An ATP molecule binds to the protein and is broken down into ADP and a phosphate group.
| Feature | Primary Active Transport | Secondary Active Transport | | :--- | :--- | :--- | | | ATP (or light) | Ion gradient (e.g., Na⁺ or H⁺) | | ATP Usage | Yes, directly | No | | Original Gradient Needed? | No (it creates the gradient) | Yes (it uses the gradient) | | Direction of Transport | Moves specific ions/molecules one way | Moves two molecules simultaneously | | Example | Sodium-Potassium Pump, Calcium Pump | SGLT (glucose uptake), Na⁺/Ca²⁺ exchanger |
Secondary active transport, on the other hand, does not directly use ATP to transport molecules.
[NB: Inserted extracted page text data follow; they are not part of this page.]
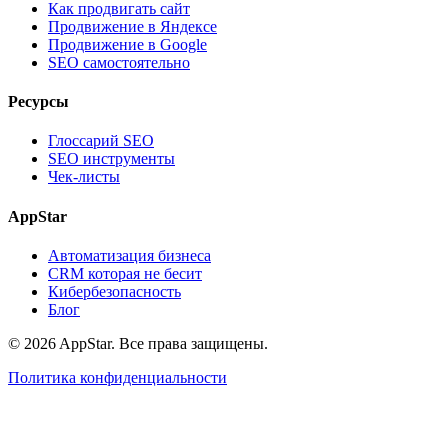
Как продвигать сайт
Продвижение в Яндексе
Продвижение в Google
SEO самостоятельно
Ресурсы
Глоссарий SEO
SEO инструменты
Чек-листы
AppStar
Автоматизация бизнеса
CRM которая не бесит
Кибербезопасность
Блог
© 2026 AppStar. Все права защищены.
Политика конфиденциальности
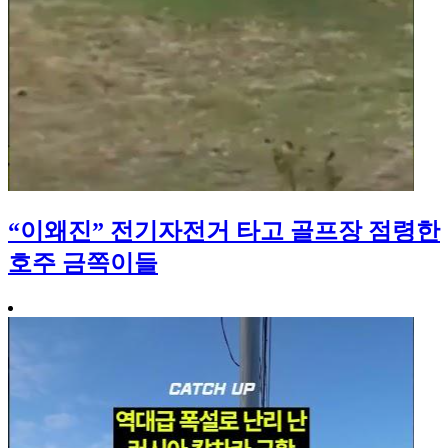
“이왜진” 전기자전거 타고 골프장 점령한
호주 금쪽이들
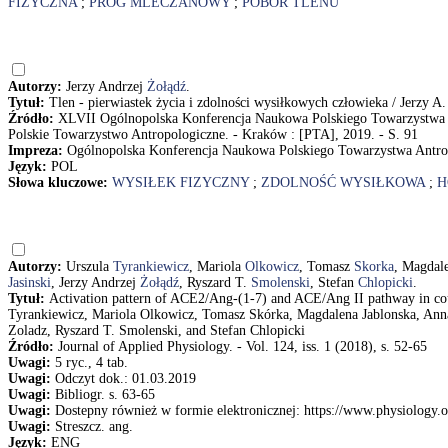
FIZYCZNA
;
PRÓG MLECZANOWY
;
POBÓR TLENU
Autorzy:
Jerzy Andrzej
Żołądź
.
Tytuł:
Tlen - pierwiastek życia i zdolności wysiłkowych człowieka / Jerzy A
Źródło:
XLVII Ogólnopolska Konferencja Naukowa Polskiego Towarzystwa An
Polskie Towarzystwo Antropologiczne. - Kraków : [PTA], 2019. - S. 91
Impreza:
Ogólnopolska Konferencja Naukowa Polskiego Towarzystwa Antrop
Język:
POL
Słowa kluczowe:
WYSIŁEK FIZYCZNY
;
ZDOLNOŚĆ WYSIŁKOWA
;
H
Autorzy:
Urszula
Tyrankiewicz
, Mariola
Olkowicz
, Tomasz
Skorka
, Magdal
Jasinski
, Jerzy Andrzej
Żołądź
, Ryszard T.
Smolenski
, Stefan
Chlopicki
.
Tytuł:
Activation pattern of ACE2/Ang-(1-7) and ACE/Ang II pathway in cour
Tyrankiewicz, Mariola Olkowicz, Tomasz Skórka, Magdalena Jablonska, Anna 
Zoladz, Ryszard T. Smolenski, and Stefan Chlopicki
Źródło:
Journal of Applied Physiology. - Vol. 124, iss. 1 (2018), s. 52-65
Uwagi:
5 ryc., 4 tab.
Uwagi:
Odczyt dok.: 01.03.2019
Uwagi:
Bibliogr. s. 63-65
Uwagi:
Dostepny również w formie elektronicznej: https://www.physiology.o
Uwagi:
Streszcz. ang.
Język:
ENG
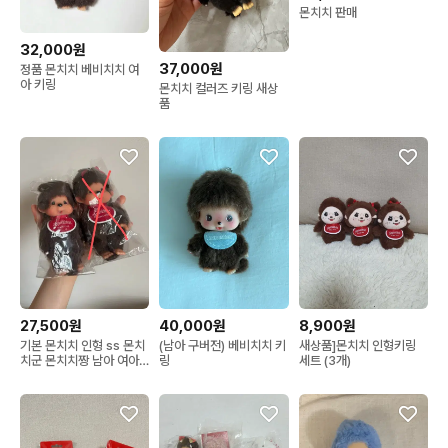
몬치치 판매
32,000원
37,000원
정품 몬치치 베비치치 여
아 키링
몬치치 컬러즈 키링 새상
품
27,500원
40,000원
8,900원
기본 몬치치 인형 ss 몬치
(남아 구버전) 베비치치 키
새상품]몬치치 인형키링
치군 몬치치짱 남아 여아
링
세트 (3개)
키링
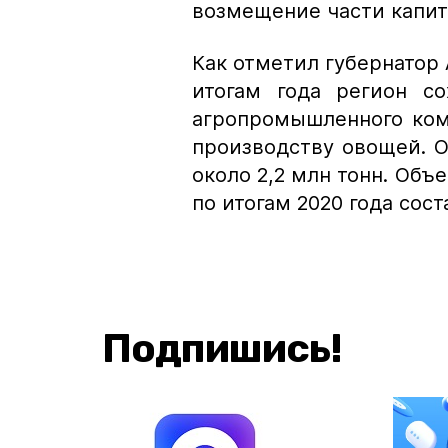
возмещение части капит
Как отметил губернатор 
итогам года регион с
агропромышленного ком
производству овощей. 
около 2,2 млн тонн. Об
по итогам 2020 года сост
Подпишись!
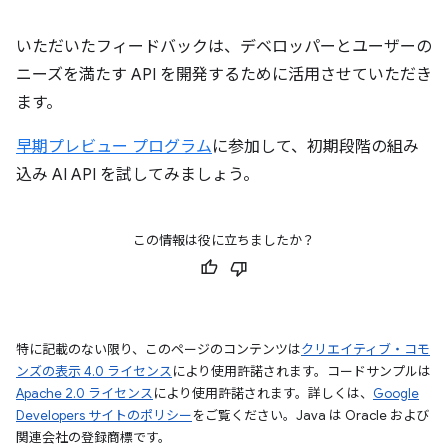
いただいたフィードバックは、デベロッパーとユーザーの
ニーズを満たす API を開発するために活用させていただき
ます。
早期プレビュー プログラム
に参加して、初期段階の組み
込み AI API を試してみましょう。
この情報は役に立ちましたか？
特に記載のない限り、このページのコンテンツは
クリエイティブ・コモ
ンズの表示 4.0 ライセンス
により使用許諾されます。コードサンプルは
Apache 2.0 ライセンス
により使用許諾されます。詳しくは、
Google
Developers サイトのポリシー
をご覧ください。Java は Oracle および
関連会社の登録商標です。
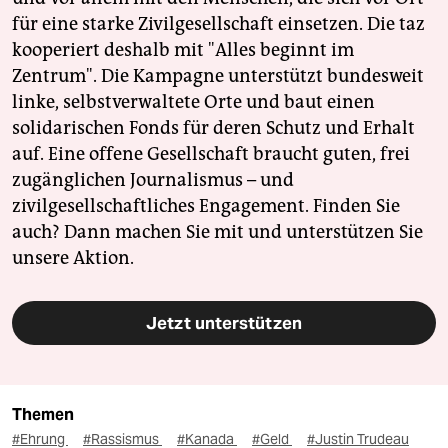
für eine starke Zivilgesellschaft einsetzen. Die taz
kooperiert deshalb mit "Alles beginnt im
Zentrum". Die Kampagne unterstützt bundesweit
linke, selbstverwaltete Orte und baut einen
solidarischen Fonds für deren Schutz und Erhalt
auf. Eine offene Gesellschaft braucht guten, frei
zugänglichen Journalismus – und
zivilgesellschaftliches Engagement. Finden Sie
auch? Dann machen Sie mit und unterstützen Sie
unsere Aktion.
Jetzt unterstützen
Themen
#Ehrung
#Rassismus
#Kanada
#Geld
#Justin Trudeau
Instead, it relies on the concentration gradient of another molecule, typically an ion, to drive the transport of a second molecule against its concentration gradient. This process is often coupled with primary active transport, where the energy stored in the concentration gradient of an ion (e.g., sodium) is used to transport another molecule. Examples of secondary active transport include the cotransport of glucose and amino acids in the intestine.
Secondary active transport is a bit more clever. It doesn't use ATP directly. Instead, it hitches a ride on the energy stored in an electrochemical gradient created by primary active transport.